Some states in Brazil have reimposed restrictions but stopped short of closing down businesses as they did last year. Peru, however, has revived a nationwide curfew, and Ecuador has banned public and private events or large gatherings of any kind.

In Costa Rica, public health concerns are colliding with constitutional guarantees for the Feb. 6 presidential and congressional elections. Authorities concede they can’t stop people from voting, but Eugenia Zamora, president of the Supreme Electoral Tribunal, recently told news outlets that those who test positive for coronavirus should “abstain” from going out to vote.

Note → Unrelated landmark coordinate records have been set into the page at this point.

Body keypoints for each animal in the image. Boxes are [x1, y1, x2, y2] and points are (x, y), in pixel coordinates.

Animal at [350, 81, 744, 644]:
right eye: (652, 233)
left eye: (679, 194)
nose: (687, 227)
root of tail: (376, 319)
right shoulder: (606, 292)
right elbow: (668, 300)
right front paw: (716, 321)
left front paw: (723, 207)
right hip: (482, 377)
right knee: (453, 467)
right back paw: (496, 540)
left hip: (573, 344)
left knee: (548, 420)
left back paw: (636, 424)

Demographer Luis Rosero said that according to his projections, the new wave of infections could peak right around election day. Under current health protocols, those who test positive in Costa Rica are obligated to isolate.

Costa Rica’s daily confirmed infection totals have increased from fewer than 100 in December to more than 5,000 this month. So far, however, the government has imposed few restrictions, such as requiring soccer clubs to play without fans.

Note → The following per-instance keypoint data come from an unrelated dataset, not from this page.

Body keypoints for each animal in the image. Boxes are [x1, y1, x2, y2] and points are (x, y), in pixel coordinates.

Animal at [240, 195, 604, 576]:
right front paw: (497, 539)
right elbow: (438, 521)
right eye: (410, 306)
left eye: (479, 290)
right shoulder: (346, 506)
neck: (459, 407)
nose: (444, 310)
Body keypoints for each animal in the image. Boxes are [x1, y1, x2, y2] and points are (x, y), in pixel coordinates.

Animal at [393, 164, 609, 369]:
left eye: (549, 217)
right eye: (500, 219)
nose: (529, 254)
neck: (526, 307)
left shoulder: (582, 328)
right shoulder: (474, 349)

Two other Central American countries, Panama and Honduras, have not imposed any restrictions despite seeing their cases more than double during the past week.

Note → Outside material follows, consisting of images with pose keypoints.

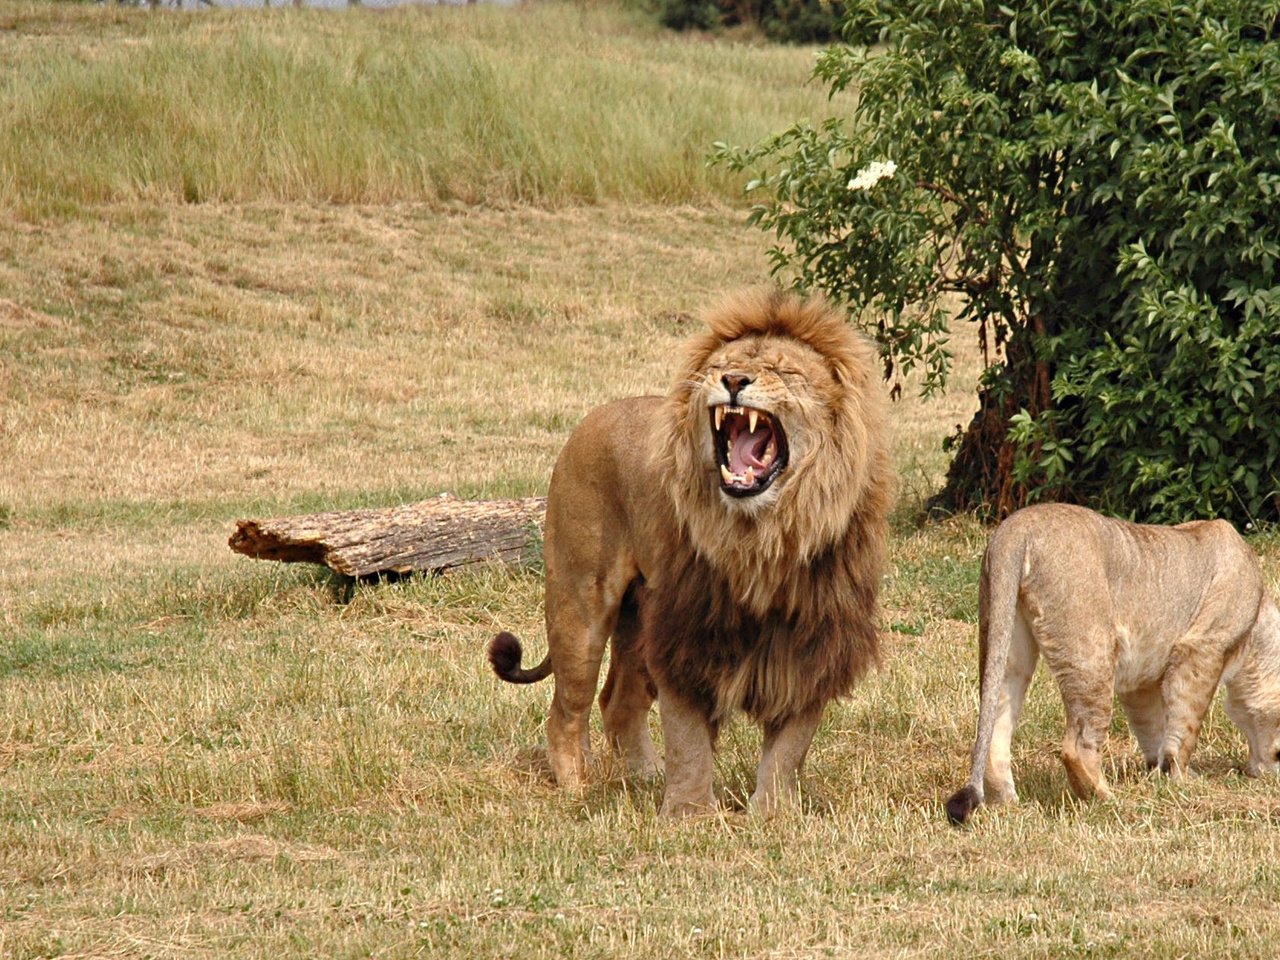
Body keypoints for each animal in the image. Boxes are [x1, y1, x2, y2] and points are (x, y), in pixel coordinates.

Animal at [486, 291, 890, 819]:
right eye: (721, 365)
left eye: (784, 370)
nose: (734, 381)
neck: (763, 538)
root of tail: (596, 415)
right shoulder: (686, 632)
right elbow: (689, 740)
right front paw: (689, 817)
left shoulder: (813, 641)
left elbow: (789, 747)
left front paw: (773, 816)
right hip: (580, 603)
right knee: (567, 709)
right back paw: (579, 787)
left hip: (638, 616)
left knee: (618, 701)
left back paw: (643, 775)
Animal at [947, 504, 1280, 829]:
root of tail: (1016, 528)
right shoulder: (1202, 648)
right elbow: (1184, 725)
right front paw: (1183, 782)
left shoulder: (1140, 679)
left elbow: (1153, 727)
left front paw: (1160, 776)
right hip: (1092, 649)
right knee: (1076, 745)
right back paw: (1108, 800)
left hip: (1004, 638)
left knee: (996, 725)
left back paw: (1010, 804)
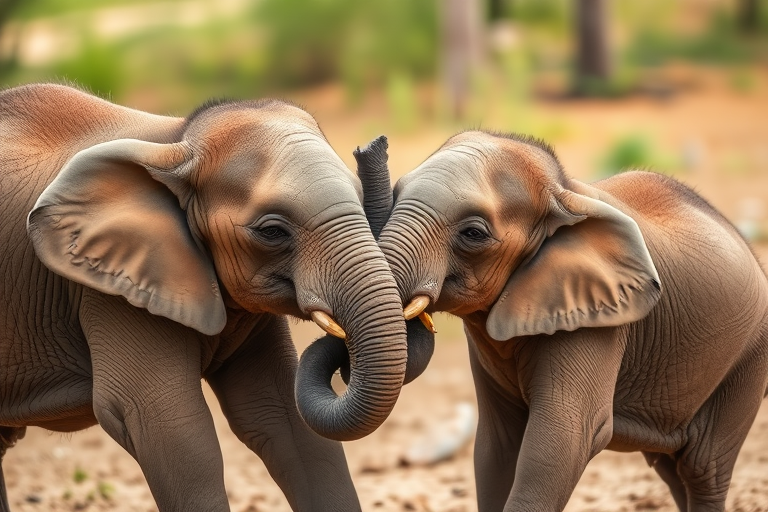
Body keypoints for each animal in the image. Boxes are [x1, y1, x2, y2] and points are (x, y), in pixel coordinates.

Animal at [0, 83, 413, 512]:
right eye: (272, 232)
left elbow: (282, 417)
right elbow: (168, 425)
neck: (177, 142)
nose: (372, 145)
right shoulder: (108, 293)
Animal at [356, 132, 768, 511]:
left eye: (473, 233)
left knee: (702, 467)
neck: (562, 192)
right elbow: (497, 446)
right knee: (670, 467)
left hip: (749, 357)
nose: (370, 146)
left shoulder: (599, 321)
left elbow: (563, 439)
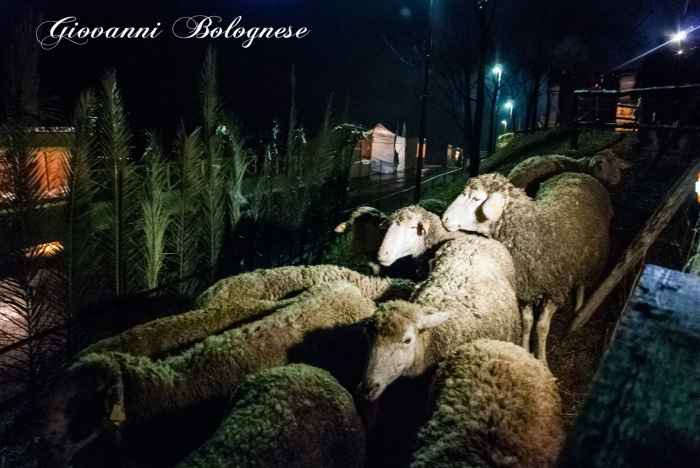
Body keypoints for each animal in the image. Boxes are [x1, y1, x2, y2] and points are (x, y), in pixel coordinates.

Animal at [442, 172, 612, 366]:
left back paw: (579, 308)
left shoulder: (554, 289)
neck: (534, 231)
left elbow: (542, 327)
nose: (444, 218)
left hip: (588, 258)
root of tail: (579, 173)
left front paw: (542, 360)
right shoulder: (526, 290)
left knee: (582, 283)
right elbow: (527, 322)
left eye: (476, 198)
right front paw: (525, 350)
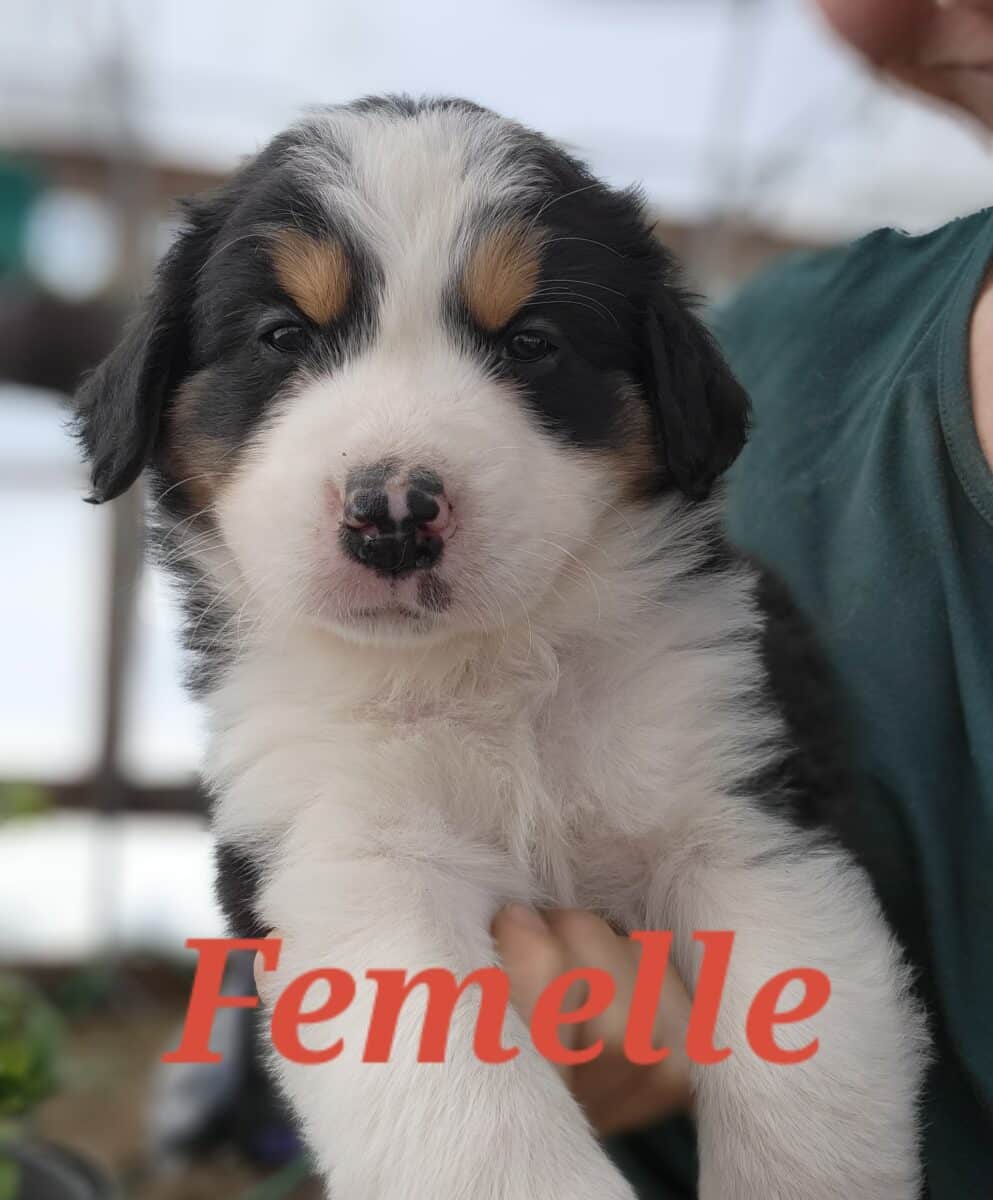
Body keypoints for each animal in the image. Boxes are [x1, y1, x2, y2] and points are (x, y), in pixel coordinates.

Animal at [73, 96, 925, 1200]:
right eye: (282, 336)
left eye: (529, 341)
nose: (393, 514)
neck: (483, 668)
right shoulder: (347, 859)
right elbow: (474, 1123)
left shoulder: (745, 812)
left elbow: (808, 1096)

Puerto Rico, among the hardest-hit places in the Caribbean amid the region’s current surge, tightened restrictions again this month after the U.S. territory saw its COVID-19 test positivity rate jump from 5% late last year to more than 40% in recent weeks.

Governor Pedro Pierluisi has required that those working in the health, food, education, tourism and entertainment sectors get their booster shots, as well as public school students 12 and older. He also reinstated a ban on alcohol sales from midnight to 5 a.m. and prohibited most businesses from operating during those hours.

In Chile, infections grew 151% in one week, but the only restriction the government has imposed so far is to lower the capacity limit for public spaces. The country has a high vaccination rate, with more than 92% of those 18 and older and 78% of minors having received two doses. The government started offering a fourth dose this month.

Still, in some South American countries, omicron is having a dire effect.

A major hospital in Bolivia’s largest city stopped admitting new patients because of a lack of personnel, and one of Brazil’s most populous states canceled scheduled surgeries for a month. Argentina’s federation of private health care providers estimates about 15% of its workers currently have the virus.

In Asia, South Korea actually eased its restrictions on gatherings slightly this week. But officials have expressed concern about a surge in infections over the Lunar New Year holiday, which begins at the end of the month, when millions of people usually travel across the country to meet relatives.

In China, Beijing has moved classes online and locked down some office buildings. Japan, meanwhile, is maintaining strict border controls as infections surge but otherwise doing little more than shortening business hours for restaurants and bars.

Hong Kong authorities have banned indoor dining after 6 p.m. and ordered certain businesses, such as museums and gyms, to close until at least early February. The city is also culling small animals including hamsters and chinchillas and halting their import and sales after several hamsters in a pet shop tested positive for the coronavirus.

In the Philippines, officials this week started banning commuters who have not been fully vaccinated from riding public transportation in greater Manila, a region of more than 13 million people. The move sparked protests from human rights groups. Daily confirmed infections soared from a few hundred last month to more than 30,000 in recent days.

Roman Catholic Church leaders in the Philippines capital were forced to cancel the Jan. 9 procession of the Black Nazarene, a centuries-old black statue of Jesus, for a second year. Because the event is one of Asia’s biggest religious festivals, drawing millions of mostly barefoot pilgrims, officials feared it could become a superspreader event during the omicron surge.

Warning that the sometimes-weaker omicron variant can still kill, President Rodrigo Duterte implored people to get fully immunized.

“If you’re vaccinated, you have a fighting chance. If not, we’ll be burying, filling our cemeteries,” Duterte said in televised remarks.